Modern generative models are usually designed to match target distributions directly in the data space, where the intrinsic dimensionality of data can be much lower than the ambient dimensionality. We argue that this discrepancy may contribute to the difficulties in training generative models. We therefore propose to map both the generated and target distributions to the latent space using the encoder of a standard autoencoder, and train the generator (or decoder) to match the target distribution in the latent space. The resulting method, perceptual generative autoencoder (PGA), is then incorporated with a maximum likelihood or variational autoencoder (VAE) objective to train the generative model. With maximum likelihood, PGAs generalize the idea of reversible generative models to unrestricted neural network architectures and arbitrary latent dimensionalities.
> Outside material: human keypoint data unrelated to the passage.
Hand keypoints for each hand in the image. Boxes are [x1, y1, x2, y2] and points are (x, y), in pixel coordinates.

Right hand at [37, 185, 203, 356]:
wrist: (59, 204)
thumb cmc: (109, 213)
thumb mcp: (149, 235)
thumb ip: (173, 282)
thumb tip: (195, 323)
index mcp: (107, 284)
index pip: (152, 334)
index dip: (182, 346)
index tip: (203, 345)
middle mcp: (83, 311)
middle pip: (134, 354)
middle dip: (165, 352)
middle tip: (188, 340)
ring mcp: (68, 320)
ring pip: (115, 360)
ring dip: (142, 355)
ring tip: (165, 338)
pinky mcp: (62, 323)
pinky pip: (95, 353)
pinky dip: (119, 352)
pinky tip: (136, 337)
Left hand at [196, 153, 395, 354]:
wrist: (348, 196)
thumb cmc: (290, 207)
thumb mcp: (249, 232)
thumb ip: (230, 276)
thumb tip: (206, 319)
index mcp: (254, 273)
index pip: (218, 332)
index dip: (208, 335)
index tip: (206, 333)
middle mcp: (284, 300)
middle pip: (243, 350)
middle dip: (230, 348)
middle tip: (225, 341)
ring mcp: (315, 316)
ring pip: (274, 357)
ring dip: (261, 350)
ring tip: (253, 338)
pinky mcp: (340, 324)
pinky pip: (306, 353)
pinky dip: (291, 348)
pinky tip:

When combined with VAEs, PGAs can generate sharper samples than vanilla VAEs. Compared to other autoencoder-based generative models using simple priors, PGAs achieve state-of-the-art FID scores on CIFAR-10 and CelebA.

本文介绍了一种名为感知生成自编码器的新型生成模型。该模型通过将生成的和目标分布映射到一个潜空间中，并用具有理论依据的数据和潜空间重构损失同时在数据空间和隐空间中强制同步，从而能够在无限制的神经网络体系结构和任意数量的潜在维度上推广可逆生成模型的思想，并且在样本质量方面显著优于传统自编码器和其他基于自编码器的生成模型。